- Born: September 24, 1927 Pontiac, Michigan, U.S.
- Died: April 28, 2015 (aged 87) San Juan Capistrano, California, U.S.
- Place of Burial: Miramar National Cemetery
- Allegiance: United States of America
- Branch: United States Marine Corps
- Service years: 1945–1981
- Rank: Major general
- Commands: 2nd Marine Aircraft Wing Marine Combat Crew Readiness Training Group 10 VMFA-312
- Awards: Legion of Merit

= Hal W. Vincent =

US Marine Corps general (1927–2015)

Hal Wellman Vincent (September 24, 1927 – April 28, 2015) was a naval aviator in the United States Marine Corps who retired at the rank of major general. A veteran of the Vietnam War, he commanded at the squadron, group and wing level during his career. He flew more than 10,000 hours in over 165 different aircraft and was the first Marine Aviator to fly Mach 2.0.

==Biography==
===Early years===
Hal Wellman Vincent was born on 24 September 1927 in Pontiac, Michigan to Harold and Glenda (Wellman) Vincent. He was an Eagle Scout and graduated from Otsego High School in Otsego, Michigan in 1945. That summer he joined the United States Navy's V-5 Naval Aviation Cadet Program and during the next year studied at both Colgate University and Western Michigan College. In 1946 he was accepted to the United States Naval Academy in Annapolis, Maryland. During his time at the academy he was the first undefeated welterweight boxing champion during the years 1947 - 1950. He graduated in 1950 with a Bachelor of Science in Electrical engineering.

TASK STATEMENT: Using the Hal W. Vincent biography, explain what in it supports the statement that he "commanded at the squadron, group and wing level during his career." The entries that follow have no connection to the Hal W. Vincent biography.

MATERIAL SUPPLIED:
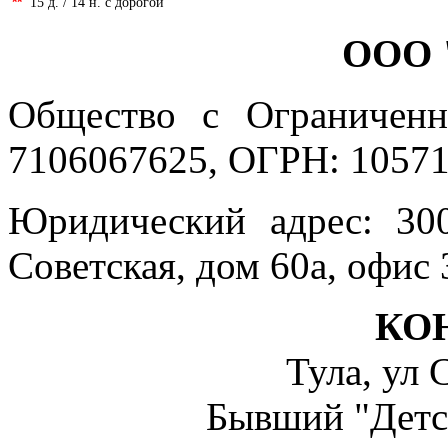
**
15 д. / 14 н. с дорогой
ООО 
Общество с Ограниченн
7106067625, ОГРН: 10571
Юридический адрес: 300
Советская, дом 60а, офис 
КО
Тула, ул 
Бывший "Детс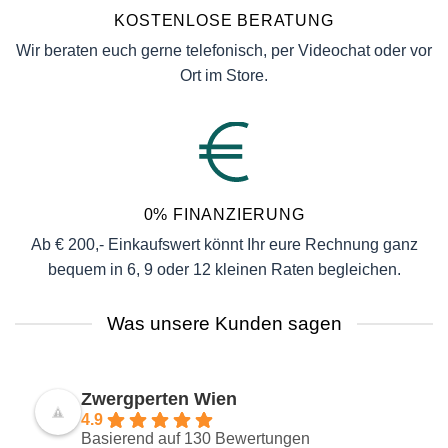
KOSTENLOSE BERATUNG
Wir beraten euch gerne telefonisch, per Videochat oder vor
Ort im Store.
0% FINANZIERUNG
Ab € 200,- Einkaufswert könnt Ihr eure Rechnung ganz
bequem in 6, 9 oder 12 kleinen Raten begleichen.
Was unsere Kunden sagen
Zwergperten Wien
4.9
Basierend auf 130 Bewertungen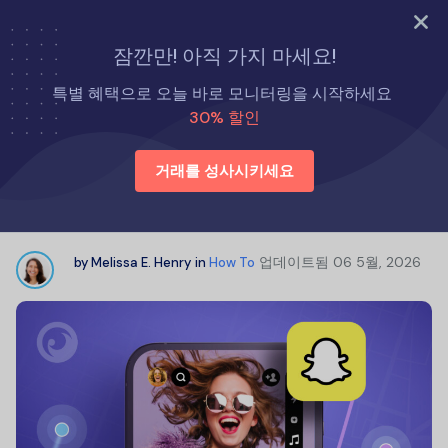
지금 바로 시도해 보세요
잠깐만! 아직 가지 마세요!
홈
방법
스냅챗 위치 추적기: 손쉽게 위치를 추적하는 방법
특별 혜택으로 오늘 바로 모니터링을 시작하세요
30% 할인
스냅챗 위치 추적기: 손쉽게 위치를 추
거래를 성사시키세요
적하는 방법
업데이트됨
06 5월, 2026
by
Melissa E. Henry
in
How To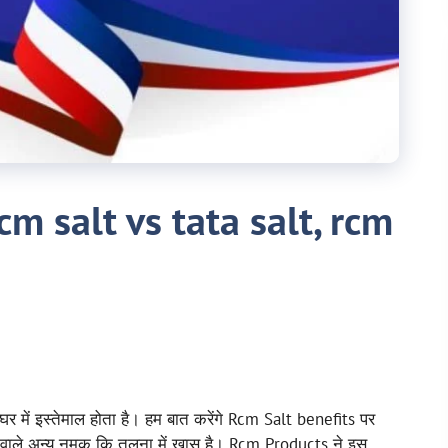
cm salt vs tata salt, rcm
 में इस्तेमाल होता है। हम बात करेंगे Rcm Salt benefits पर
ने वाले अन्य नमक कि तुलना में ख़ास है। Rcm Products ने इस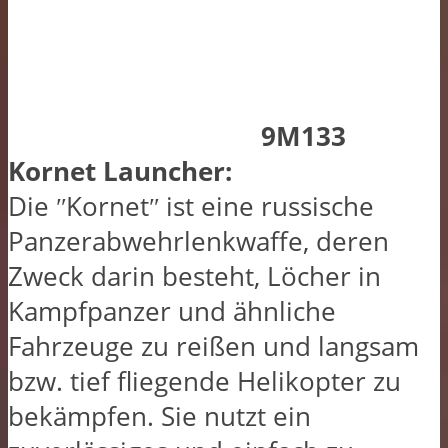
9M133
Kornet Launcher:
Die ʺKornetʺ ist eine russische
Panzerabwehrlenkwaffe, deren
Zweck darin besteht, Löcher in
Kampfpanzer und ähnliche
Fahrzeuge zu reißen und langsam
bzw. tief fliegende Helikopter zu
bekämpfen. Sie nutzt ein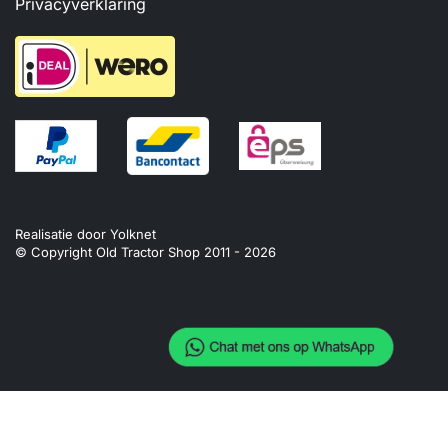
Privacyverklaring
Realisatie door
Yolknet
© Copyright Old Tractor Shop 2011 -
2026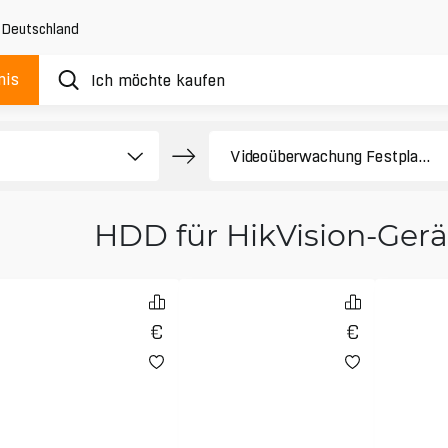
,
Deutschland
nis
HDD für HikVision-Gerä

TASK SOLUTION: The biography's list of commands covers all three levels. VMFA-312 was his squadron command, Marine Combat Crew Readiness Training Group 10 his group command, and the 2nd Marine Aircraft Wing his wing command.